● **EXERCISE DATA**
---+---
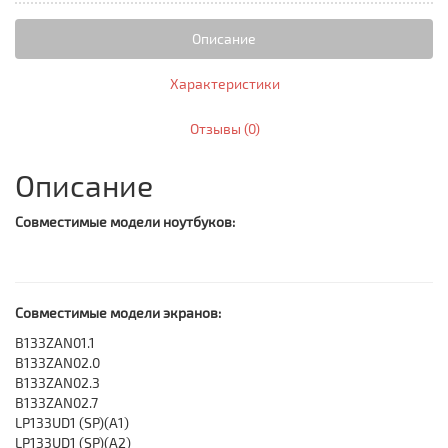
Описание
Характеристики
Отзывы (0)
Описание
Совместимые модели ноутбуков:
Совместимые модели экранов:
B133ZAN01.1
B133ZAN02.0
B133ZAN02.3
B133ZAN02.7
LP133UD1 (SP)(A1)
LP133UD1 (SP)(A2)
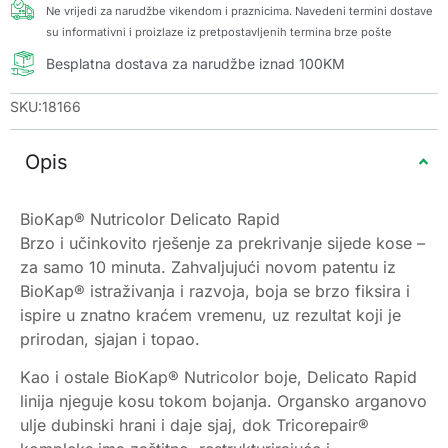
Ne vrijedi za narudžbe vikendom i praznicima. Navedeni termini dostave
su informativni i proizlaze iz pretpostavljenih termina brze pošte
Besplatna dostava za narudžbe iznad 100KM
SKU:18166
Opis
BioKap® Nutricolor Delicato Rapid
Brzo i učinkovito rješenje za prekrivanje sijede kose –
za samo 10 minuta. Zahvaljujući novom patentu iz
BioKap® istraživanja i razvoja, boja se brzo fiksira i
ispire u znatno kraćem vremenu, uz rezultat koji je
prirodan, sjajan i topao.
Kao i ostale BioKap® Nutricolor boje, Delicato Rapid
linija njeguje kosu tokom bojanja. Organsko arganovo
ulje dubinski hrani i daje sjaj, dok Tricorepair®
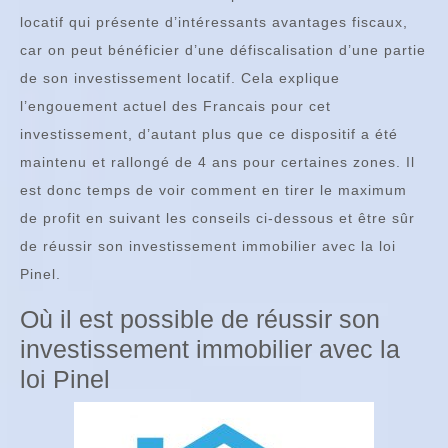
locatif qui présente d’intéressants avantages fiscaux,
car on peut bénéficier d’une défiscalisation d’une partie
de son investissement locatif. Cela explique
l’engouement actuel des Francais pour cet
investissement, d’autant plus que ce dispositif a été
maintenu et rallongé de 4 ans pour certaines zones. Il
est donc temps de voir comment en tirer le maximum
de profit en suivant les conseils ci-dessous et être sûr
de réussir son investissement immobilier avec la loi
Pinel.
Où il est possible de réussir son
investissement immobilier avec la
loi Pinel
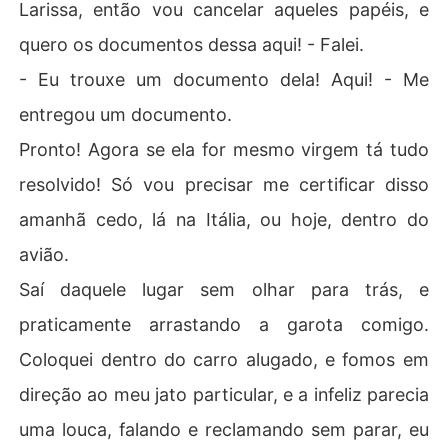
Larissa, então vou cancelar aqueles papéis, e
quero os documentos dessa aqui! - Falei.
- Eu trouxe um documento dela! Aqui! - Me
entregou um documento.
Pronto! Agora se ela for mesmo virgem tá tudo
resolvido! Só vou precisar me certificar disso
amanhã cedo, lá na Itália, ou hoje, dentro do
avião.
Saí daquele lugar sem olhar para trás, e
praticamente arrastando a garota comigo.
Coloquei dentro do carro alugado, e fomos em
direção ao meu jato particular, e a infeliz parecia
uma louca, falando e reclamando sem parar, eu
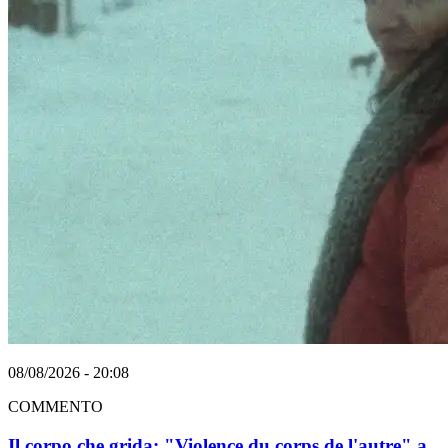
08/08/2026 - 20:08
COMMENTO
Il corpo che grida: "Violence du corps de l'autre" a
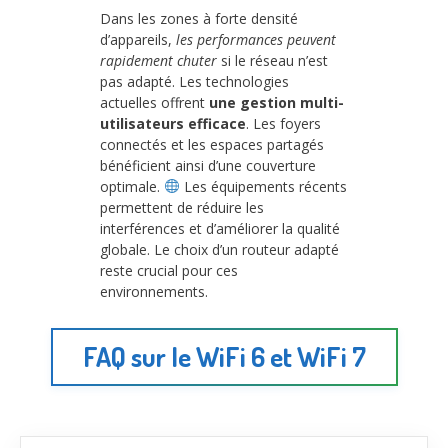
Dans les zones à forte densité
d’appareils,
les performances peuvent
rapidement chuter
si le réseau n’est
pas adapté. Les technologies
actuelles offrent
une gestion multi-
utilisateurs efficace
. Les foyers
connectés et les espaces partagés
bénéficient ainsi d’une couverture
optimale.
Les équipements récents
permettent de réduire les
interférences et d’améliorer la qualité
globale. Le choix d’un routeur adapté
reste crucial pour ces
environnements.
FAQ sur le WiFi 6 et WiFi 7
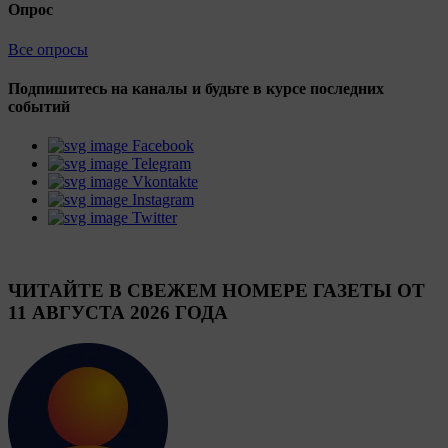
Опрос
Все опросы
Подпишитесь на каналы и будьте в курсе последних
событий
Facebook
Telegram
Vkontakte
Instagram
Twitter
ЧИТАЙТЕ В СВЕЖЕМ НОМЕРЕ ГАЗЕТЫ ОТ
11 АВГУСТА 2026 ГОДА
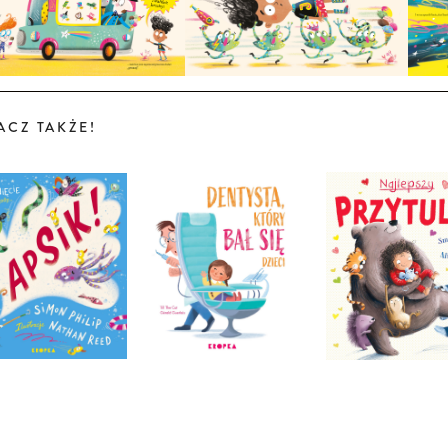
ACZ TAKŻE!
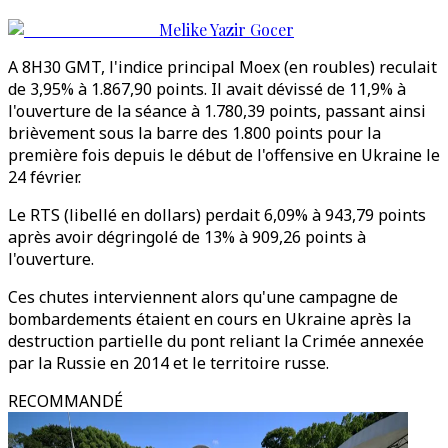
Melike Yazir Gocer
A 8H30 GMT, l'indice principal Moex (en roubles) reculait
de 3,95% à 1.867,90 points. Il avait dévissé de 11,9% à
l'ouverture de la séance à 1.780,39 points, passant ainsi
brièvement sous la barre des 1.800 points pour la
première fois depuis le début de l'offensive en Ukraine le
24 février.
Le RTS (libellé en dollars) perdait 6,09% à 943,79 points
après avoir dégringolé de 13% à 909,26 points à
l'ouverture.
Ces chutes interviennent alors qu'une campagne de
bombardements étaient en cours en Ukraine après la
destruction partielle du pont reliant la Crimée annexée
par la Russie en 2014 et le territoire russe.
RECOMMANDÉ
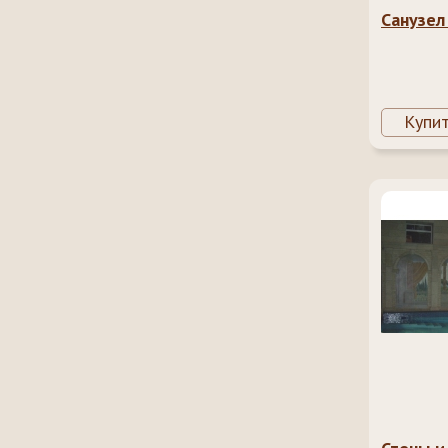
Санузел
Купи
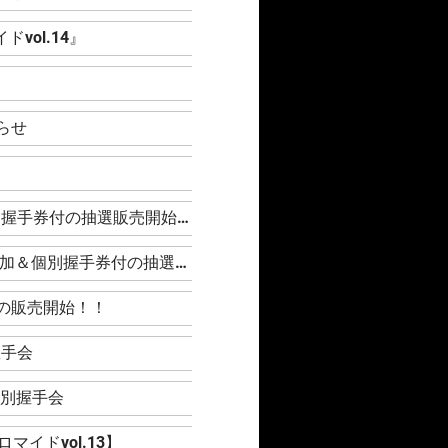
vol.14』
』
らせ
』
【FC有料会員限定】Rain Tree『デジタルブロマイドvol.14』鍵開けイベント参加＆個別握手券付の抽選販売開始！
【FC有料会員限定】WHITE SCORPION『デジタルブロマイドvol.14』鍵開けイベント参加＆個別握手券付の抽選販売開始！
手券付の販売開始！！
握手会
』個別握手会
イドvol.13】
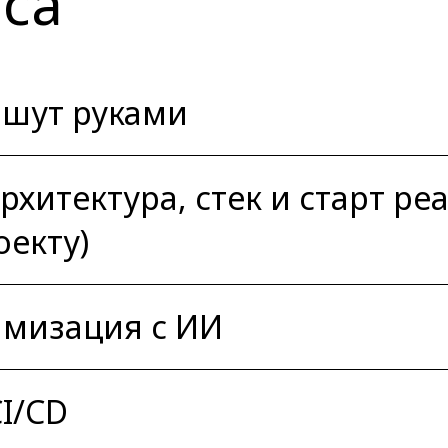
са
ишут руками
рхитектура, стек и старт ре
оекту)
имизация с ИИ
I/CD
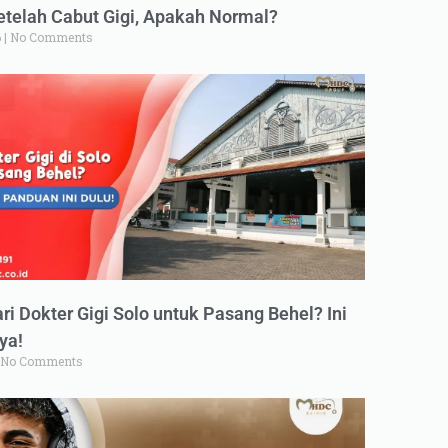
elah Cabut Gigi, Apakah Normal?
6
No Comments
ri Dokter Gigi Solo untuk Pasang Behel? Ini
ya!
No Comments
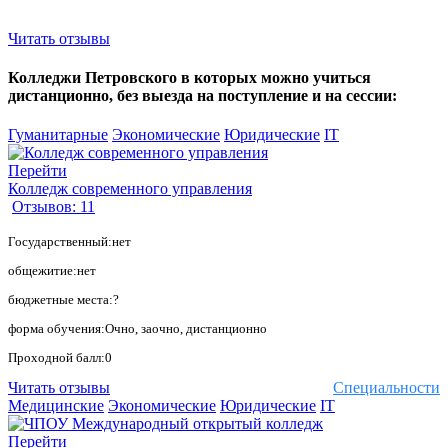
Читать отзывы
Колледжи Петровского в которых можно учиться
дистанционно, без выезда на поступление и на сессии:
Гуманитарные
Экономические
Юридические
IT
Перейти
Колледж современного управления
Отзывов: 11
Государственный:нет
общежитие:нет
бюджетные места:?
форма обучения:Очно, заочно, дистанционно
Проходной балл:0
Читать отзывы
Специальности
Медицинские
Экономические
Юридические
IT
Перейти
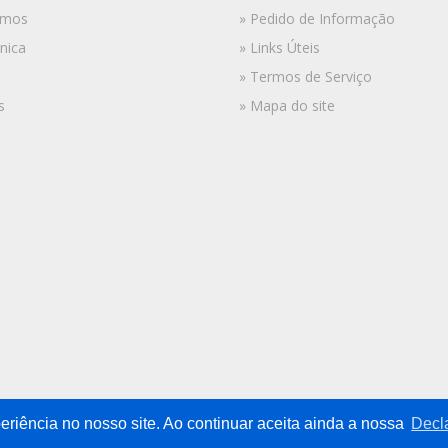
omos
» Pedido de Informação
nica
» Links Úteis
» Termos de Serviço
s
» Mapa do site
eriência no nosso site. Ao continuar aceita ainda a nossa
Decl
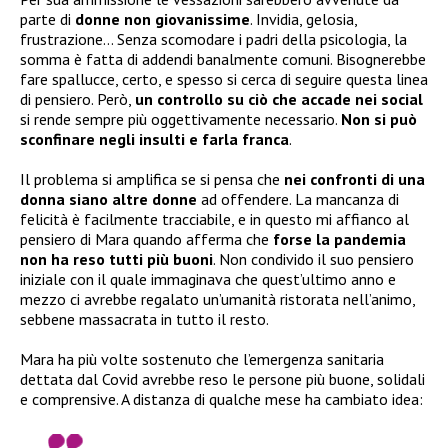
parte di
donne non giovanissime
. Invidia, gelosia,
frustrazione… Senza scomodare i padri della psicologia, la
somma è fatta di addendi banalmente comuni. Bisognerebbe
fare spallucce, certo, e spesso si cerca di seguire questa linea
di pensiero. Però,
un controllo su ciò che accade nei social
si rende sempre più oggettivamente necessario.
Non si può
sconfinare negli insulti e farla franca
.
Il problema si amplifica se si pensa che
nei confronti di una
donna siano altre donne
ad offendere. La mancanza di
felicità è facilmente tracciabile, e in questo mi affianco al
pensiero di Mara quando afferma che
forse la pandemia
non ha reso tutti più buoni
. Non condivido il suo pensiero
iniziale con il quale immaginava che quest’ultimo anno e
mezzo ci avrebbe regalato un’umanità ristorata nell’animo,
sebbene massacrata in tutto il resto.
Mara ha più volte sostenuto che l’emergenza sanitaria
dettata dal Covid avrebbe reso le persone più buone, solidali
e comprensive. A distanza di qualche mese ha cambiato idea:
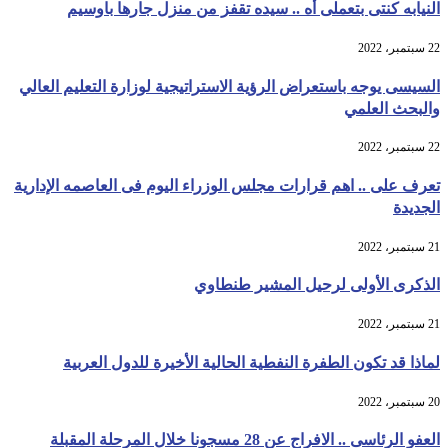
النيابه كنتى بتعملى أه .. سيده تقفز من منزل جارها باوسيم
22 سبتمبر، 2022
السيسى يوجه باستعراض الرؤية الاستراتيجية لوزارة التعليم العالي
والبحث العلمي
22 سبتمبر، 2022
تعرف على .. اهم قرارات مجلس الوزراء اليوم فى العاصمه الإدارية
الجديدة
21 سبتمبر، 2022
الذكرى الأولى لرحيل المشير طنطاوي
21 سبتمبر، 2022
لماذا قد تكون الطفرة النفطية الحالية الأخيرة للدول العربية
20 سبتمبر، 2022
العفو الرئاسى .. الافراج عن 28 مسجونا خلال المرحلة المقبلة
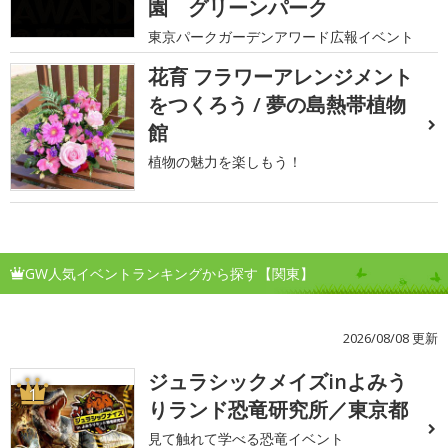
園 グリーンパーク
東京パークガーデンアワード広報イベント
花育 フラワーアレンジメント
をつくろう / 夢の島熱帯植物
館
植物の魅力を楽しもう！
GW人気イベントランキングから探す【関東】
2026/08/08 更新
ジュラシックメイズinよみう
1
りランド恐竜研究所／東京都
見て触れて学べる恐竜イベント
---+---
● **TASK DETAILS**
Within the entries above, find every line where the string "дистанционно" occurs, and copy it.

● **YOUR RESPONSE**
дистанционно, без выезда на поступление и на сессии:
форма обучения:Очно, заочно, дистанционно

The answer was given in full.